The problem
Reproduce the Tommy Gallacher page below word for word, from its first line to its last.

---------- Reading text ----------

Tommy Gallacher

Personal information
- Date of birth: 13 July 1922
- Place of birth: Renfrew, Scotland
- Date of death: 24 November 2001 (aged 79)
- Place of death: Dundee, Scotland
- Position: Wing half

Senior career*
- Years: Team / Apps / (Gls)
- ?–1947: Queen's Park / 5 / (0)
- 1947–1956: Dundee / 190 / (0)
- Total:  / 195 / (5)

International career
- 1949: Scottish League / 1 / (0)

= Tommy Gallacher =

Scottish footballer (1922–2001)

Tommy Gallacher (13 July 1922 – 24 November 2001) was a Scottish footballer in the late 1940s and 1950s.

== Football career ==
Tommy was only seven years old when his mother died. He was thus brought up by his father, by this stage playing for Falkirk at the end of his career. At one point the thought of the priesthood was a possibility for Tommy. However, that was not to be and he joined amateur side Queen's Park as a young man and played for them throughout World War II. He made five appearances in league matches for Queen's Park when the league resumed in the 1946/47 season.

Tommy moved to Dundee in 1947 to become a professional player. That coincided with one of the greatest eras in the club's history and formed the backbone of the legendary Dundee team that included names such as Bill Brown, Doug Cowie, Alfie Boyd, Bobby Flavell and Billy Steel. Together with Cowie and Boyd in Dundee's half-back line, Gallacher and Dundee missed out on the League Championship on the last day of the 1948/49 season to Rangers.

---------- Stored rows ----------

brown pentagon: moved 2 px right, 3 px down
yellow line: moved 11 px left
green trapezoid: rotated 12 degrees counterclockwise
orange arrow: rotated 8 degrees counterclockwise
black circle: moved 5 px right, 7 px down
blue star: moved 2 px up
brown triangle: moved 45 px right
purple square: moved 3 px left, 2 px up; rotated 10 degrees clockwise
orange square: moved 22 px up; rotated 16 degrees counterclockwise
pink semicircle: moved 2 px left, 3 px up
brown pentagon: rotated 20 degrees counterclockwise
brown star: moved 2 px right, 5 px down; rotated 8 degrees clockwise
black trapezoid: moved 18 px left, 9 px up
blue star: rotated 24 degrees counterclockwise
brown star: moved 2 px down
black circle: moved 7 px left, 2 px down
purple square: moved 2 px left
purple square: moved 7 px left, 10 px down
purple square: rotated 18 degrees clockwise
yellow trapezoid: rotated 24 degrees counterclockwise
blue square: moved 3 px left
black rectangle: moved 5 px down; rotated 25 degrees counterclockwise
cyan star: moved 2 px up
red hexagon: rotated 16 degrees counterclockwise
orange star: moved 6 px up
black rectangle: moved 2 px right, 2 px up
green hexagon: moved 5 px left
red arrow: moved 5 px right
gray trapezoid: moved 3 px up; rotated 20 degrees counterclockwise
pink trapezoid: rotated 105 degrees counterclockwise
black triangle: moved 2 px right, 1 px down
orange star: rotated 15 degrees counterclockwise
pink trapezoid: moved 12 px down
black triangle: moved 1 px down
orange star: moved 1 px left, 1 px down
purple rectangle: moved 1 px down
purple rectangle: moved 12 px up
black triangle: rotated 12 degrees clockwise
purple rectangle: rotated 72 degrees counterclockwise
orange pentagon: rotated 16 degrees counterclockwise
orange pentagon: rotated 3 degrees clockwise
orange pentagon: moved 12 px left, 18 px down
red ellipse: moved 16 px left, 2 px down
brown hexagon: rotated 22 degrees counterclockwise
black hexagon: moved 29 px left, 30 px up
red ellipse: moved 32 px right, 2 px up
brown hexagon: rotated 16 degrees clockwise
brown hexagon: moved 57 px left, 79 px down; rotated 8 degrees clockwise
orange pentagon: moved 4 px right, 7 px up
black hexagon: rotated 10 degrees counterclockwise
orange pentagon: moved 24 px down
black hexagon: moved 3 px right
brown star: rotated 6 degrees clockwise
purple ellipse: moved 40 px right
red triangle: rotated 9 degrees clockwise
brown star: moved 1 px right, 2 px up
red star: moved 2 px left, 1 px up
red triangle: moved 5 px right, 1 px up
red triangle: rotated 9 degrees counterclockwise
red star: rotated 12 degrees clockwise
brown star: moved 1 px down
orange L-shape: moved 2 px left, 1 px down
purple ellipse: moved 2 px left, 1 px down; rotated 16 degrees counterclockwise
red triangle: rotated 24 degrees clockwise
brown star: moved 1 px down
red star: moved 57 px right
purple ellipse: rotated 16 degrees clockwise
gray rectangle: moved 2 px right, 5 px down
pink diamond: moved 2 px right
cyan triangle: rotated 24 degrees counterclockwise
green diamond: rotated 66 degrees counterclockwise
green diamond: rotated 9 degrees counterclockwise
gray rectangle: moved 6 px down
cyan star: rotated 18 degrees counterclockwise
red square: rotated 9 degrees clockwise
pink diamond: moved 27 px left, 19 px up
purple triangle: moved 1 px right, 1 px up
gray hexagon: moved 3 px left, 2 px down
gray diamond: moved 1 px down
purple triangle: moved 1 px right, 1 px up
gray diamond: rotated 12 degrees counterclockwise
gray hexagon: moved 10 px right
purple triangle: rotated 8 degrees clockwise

----------

Response
Tommy Gallacher

Personal information
- Date of birth: 13 July 1922
- Place of birth: Renfrew, Scotland
- Date of death: 24 November 2001 (aged 79)
- Place of death: Dundee, Scotland
- Position: Wing half

Senior career*
- Years: Team / Apps / (Gls)
- ?–1947: Queen's Park / 5 / (0)
- 1947–1956: Dundee / 190 / (0)
- Total:  / 195 / (5)

International career
- 1949: Scottish League / 1 / (0)

= Tommy Gallacher =

Scottish footballer (1922–2001)

Tommy Gallacher (13 July 1922 – 24 November 2001) was a Scottish footballer in the late 1940s and 1950s.

== Football career ==
Tommy was only seven years old when his mother died. He was thus brought up by his father, by this stage playing for Falkirk at the end of his career. At one point the thought of the priesthood was a possibility for Tommy. However, that was not to be and he joined amateur side Queen's Park as a young man and played for them throughout World War II. He made five appearances in league matches for Queen's Park when the league resumed in the 1946/47 season.

Tommy moved to Dundee in 1947 to become a professional player. That coincided with one of the greatest eras in the club's history and formed the backbone of the legendary Dundee team that included names such as Bill Brown, Doug Cowie, Alfie Boyd, Bobby Flavell and Billy Steel. Together with Cowie and Boyd in Dundee's half-back line, Gallacher and Dundee missed out on the League Championship on the last day of the 1948/49 season to Rangers.